Question

Three charges $+4q,Q$ and $+q$ are placed in a straight line such that the charge $Q$ is equidistant from both the other charges. What should be the charge $Q$ in order to make the net force on $+q$ to be zero ?

• A. $-q$
• B. $4q$
• C. $-\frac{q}{2}$
• D. $-2q$

Answer 1

The correct option is A $-q$

Let the distance between the charges $+4q$ and $+q$ be $l$.

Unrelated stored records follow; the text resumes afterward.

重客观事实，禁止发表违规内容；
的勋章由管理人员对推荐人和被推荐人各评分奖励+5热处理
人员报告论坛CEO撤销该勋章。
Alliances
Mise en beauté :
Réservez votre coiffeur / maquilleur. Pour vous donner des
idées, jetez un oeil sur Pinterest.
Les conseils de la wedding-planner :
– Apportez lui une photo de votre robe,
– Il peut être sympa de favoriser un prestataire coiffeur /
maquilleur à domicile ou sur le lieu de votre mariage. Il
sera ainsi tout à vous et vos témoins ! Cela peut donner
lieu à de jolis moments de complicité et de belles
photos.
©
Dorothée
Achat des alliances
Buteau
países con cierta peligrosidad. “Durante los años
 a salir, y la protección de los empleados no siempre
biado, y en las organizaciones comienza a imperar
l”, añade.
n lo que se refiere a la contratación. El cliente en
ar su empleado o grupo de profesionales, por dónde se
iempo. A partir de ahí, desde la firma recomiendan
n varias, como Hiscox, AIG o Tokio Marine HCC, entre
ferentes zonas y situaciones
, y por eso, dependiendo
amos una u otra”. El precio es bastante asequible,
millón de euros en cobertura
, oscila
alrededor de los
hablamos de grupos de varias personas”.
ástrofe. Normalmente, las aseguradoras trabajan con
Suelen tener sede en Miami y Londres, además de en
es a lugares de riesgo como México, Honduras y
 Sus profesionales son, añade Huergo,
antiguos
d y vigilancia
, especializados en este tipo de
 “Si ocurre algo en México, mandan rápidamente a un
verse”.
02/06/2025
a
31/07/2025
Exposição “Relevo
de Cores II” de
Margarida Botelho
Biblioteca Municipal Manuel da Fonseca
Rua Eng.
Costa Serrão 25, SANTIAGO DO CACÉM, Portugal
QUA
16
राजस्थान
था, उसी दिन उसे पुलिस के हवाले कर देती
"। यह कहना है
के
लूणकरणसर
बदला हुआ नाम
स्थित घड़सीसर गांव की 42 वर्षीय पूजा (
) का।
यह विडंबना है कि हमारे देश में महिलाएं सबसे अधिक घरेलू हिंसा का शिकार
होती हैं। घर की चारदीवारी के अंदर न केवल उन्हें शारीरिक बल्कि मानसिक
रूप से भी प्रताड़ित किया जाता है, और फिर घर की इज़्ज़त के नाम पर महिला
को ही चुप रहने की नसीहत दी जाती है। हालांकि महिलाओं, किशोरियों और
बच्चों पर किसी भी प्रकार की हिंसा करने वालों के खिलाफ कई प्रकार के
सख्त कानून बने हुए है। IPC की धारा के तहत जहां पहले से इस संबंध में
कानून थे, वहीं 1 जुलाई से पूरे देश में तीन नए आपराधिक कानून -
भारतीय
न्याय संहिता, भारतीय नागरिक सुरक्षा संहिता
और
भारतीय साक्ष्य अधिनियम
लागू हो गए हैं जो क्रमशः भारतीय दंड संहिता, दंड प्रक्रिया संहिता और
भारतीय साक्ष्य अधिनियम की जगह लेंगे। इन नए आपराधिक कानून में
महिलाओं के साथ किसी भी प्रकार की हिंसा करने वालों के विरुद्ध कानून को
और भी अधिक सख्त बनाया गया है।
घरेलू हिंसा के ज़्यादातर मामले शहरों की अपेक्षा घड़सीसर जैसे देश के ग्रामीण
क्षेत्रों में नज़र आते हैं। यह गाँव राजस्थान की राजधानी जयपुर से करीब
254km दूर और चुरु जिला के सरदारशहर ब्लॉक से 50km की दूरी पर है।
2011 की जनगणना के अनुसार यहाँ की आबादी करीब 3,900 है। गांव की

For $q$ to be in equilibrium $(F_{\text{net}}=0),Q$ and $q$ must be oppositely charged.
Let $F_1$ and $F_2$ is the force experienced by $q$ due to charges $Q$ and $+4q$ respectively.
Thus, $|F_1|=|F_2|$
$\Rightarrow \frac{kQq}{{\left(\frac{l}{2}\right)}^2}=\frac{k\left(4q\right)\left(q\right)}{l^2}$
($F_1$ is the attractive force by $Q$ and $F_2$ is repulsive force by $+4q$)
$\Rightarrow \frac{4kQq}{l^2}=\frac{4k{q}^2}{l^2}$
$\Rightarrow Q=q$
Since $Q$ and $q$ are of opposite nature.
$\therefore Q=-q$
Hence, option (a) is correct.

$\begin{array}{c}\text{It intends to test application of Coulomb's}\\ \text{law to achieve equilibrium of a charged body.}\end{array}$